§ Excerpted text:
+ + +

If your job within the company is to increase the spread for the entire enterprise, the best tools at your disposal are to drive standardization and consolidation in all things by default. In this context, “all things” really does mean “all things.” It includes—but is not limited to—tech stacks, support levels and processes, operating procedures, job descriptions, programming languages and frameworks, employee policies, employee tools, business process systems and core capabilities.
This drive for rationalization often will come into conflict at the business unit because individuals at all levels within the business unit will many times be asked to drive change that could sacrifice the performance metrics and commitments that are measured at the business unit level.
In the eyes of the federalist, sacrificing pennies for the sake of dollars is almost—if not—always the right thing to do for the enterprise.
The States’ Rights Perspective
The people who are charged with driving business unit performance may indeed voice their displeasure at corporate direction with an attitude that displays a lack of professionalism and respect, but this doesn’t mean they aren’t fighting for a just cause. Supporting the whole at the expense of piece is something that most people can understand. Not everybody, however, can see the cost that comes when unification erodes peoples’ sense of self-determination.

+ + +

(Stored items)

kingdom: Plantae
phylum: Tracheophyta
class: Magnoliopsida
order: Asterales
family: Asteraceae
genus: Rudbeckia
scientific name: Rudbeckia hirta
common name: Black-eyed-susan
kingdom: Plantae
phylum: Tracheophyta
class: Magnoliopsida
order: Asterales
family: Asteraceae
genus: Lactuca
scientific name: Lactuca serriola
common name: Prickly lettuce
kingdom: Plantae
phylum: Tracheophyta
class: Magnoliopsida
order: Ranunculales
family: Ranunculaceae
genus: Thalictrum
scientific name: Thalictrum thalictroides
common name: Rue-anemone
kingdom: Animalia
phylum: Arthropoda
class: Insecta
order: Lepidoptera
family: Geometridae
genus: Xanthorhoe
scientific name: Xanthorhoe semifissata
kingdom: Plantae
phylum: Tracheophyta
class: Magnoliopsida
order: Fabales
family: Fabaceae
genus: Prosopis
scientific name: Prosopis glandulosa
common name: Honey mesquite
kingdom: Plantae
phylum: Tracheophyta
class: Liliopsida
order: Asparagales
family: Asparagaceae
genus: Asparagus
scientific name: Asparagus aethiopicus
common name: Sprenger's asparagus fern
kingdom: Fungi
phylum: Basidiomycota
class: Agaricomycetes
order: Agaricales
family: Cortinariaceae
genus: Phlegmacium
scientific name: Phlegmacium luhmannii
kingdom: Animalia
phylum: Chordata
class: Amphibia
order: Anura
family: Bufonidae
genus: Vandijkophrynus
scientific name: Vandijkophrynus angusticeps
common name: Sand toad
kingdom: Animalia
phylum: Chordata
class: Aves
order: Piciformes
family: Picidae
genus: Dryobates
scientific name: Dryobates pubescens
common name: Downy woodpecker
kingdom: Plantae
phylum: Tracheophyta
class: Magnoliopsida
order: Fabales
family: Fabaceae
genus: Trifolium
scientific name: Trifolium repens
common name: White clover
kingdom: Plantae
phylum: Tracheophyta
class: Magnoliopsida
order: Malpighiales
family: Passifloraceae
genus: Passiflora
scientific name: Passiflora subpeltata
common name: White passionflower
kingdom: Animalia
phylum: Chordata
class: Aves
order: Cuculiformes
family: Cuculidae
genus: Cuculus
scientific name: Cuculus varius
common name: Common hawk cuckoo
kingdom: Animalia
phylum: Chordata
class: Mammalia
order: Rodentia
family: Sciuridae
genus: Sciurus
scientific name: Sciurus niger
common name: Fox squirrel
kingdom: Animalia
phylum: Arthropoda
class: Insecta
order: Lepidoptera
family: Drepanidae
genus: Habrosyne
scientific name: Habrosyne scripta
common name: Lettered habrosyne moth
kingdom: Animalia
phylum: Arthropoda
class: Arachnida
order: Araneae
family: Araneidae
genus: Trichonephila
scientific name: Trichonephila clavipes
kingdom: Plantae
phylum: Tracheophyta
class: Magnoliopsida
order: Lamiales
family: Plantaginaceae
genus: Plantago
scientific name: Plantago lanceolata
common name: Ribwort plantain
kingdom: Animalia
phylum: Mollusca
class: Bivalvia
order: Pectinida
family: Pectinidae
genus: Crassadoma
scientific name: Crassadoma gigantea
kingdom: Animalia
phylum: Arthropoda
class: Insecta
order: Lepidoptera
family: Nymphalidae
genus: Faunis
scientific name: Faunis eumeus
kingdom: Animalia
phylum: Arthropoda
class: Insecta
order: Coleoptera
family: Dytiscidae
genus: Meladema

+ + +

§ Set exercise 1: In the excerpt on enterprise standardization, what items follow "job descriptions" in the list of what "all things" includes?
§ Set exercise 2: Continue the text on enterprise standardization and business units from the point where it stops.

§ Exercise result 1:
- programming languages and frameworks
- employee policies
- employee tools
- business process systems
- core capabilities

§ Exercise result 2:
Individuals and individual business units alike are extrinsically driven and rewarded by achievement of individualistic goals and commitments. Many of these same individuals are intrinsically driven by a sense of autonomy, mastery and purpose. Autonomy at its basic level is well-understood.
When new directives for unification or standardization are rolled out, this introduces both direct and indirect cost at the business unit level. These costs aren’t always funded to the extent necessary to drive the required rationalization. Even in the case of reasonable funding, relief from existing commitments isn’t usually factored into corporate directives.
Funding and wholistic concerns aside, what can be the hardest dynamic to work through is directed idleness while fully aligned decisions are being generated. From the practitioner perspective, this dynamic can be perceived as contemptuous because it simultaneously says, “Your concerns are not sufficient to warrant our attention,” and “Don’t take any action to address your concerns because that will warrant our attention.” In the most extreme cases, this is coupled with an unyielding expectation to meet or exceed performance goals.
This approach breeds a combination of labor attrition, forced helplessness and a jaded attitude within teams that can take years to unwind and change.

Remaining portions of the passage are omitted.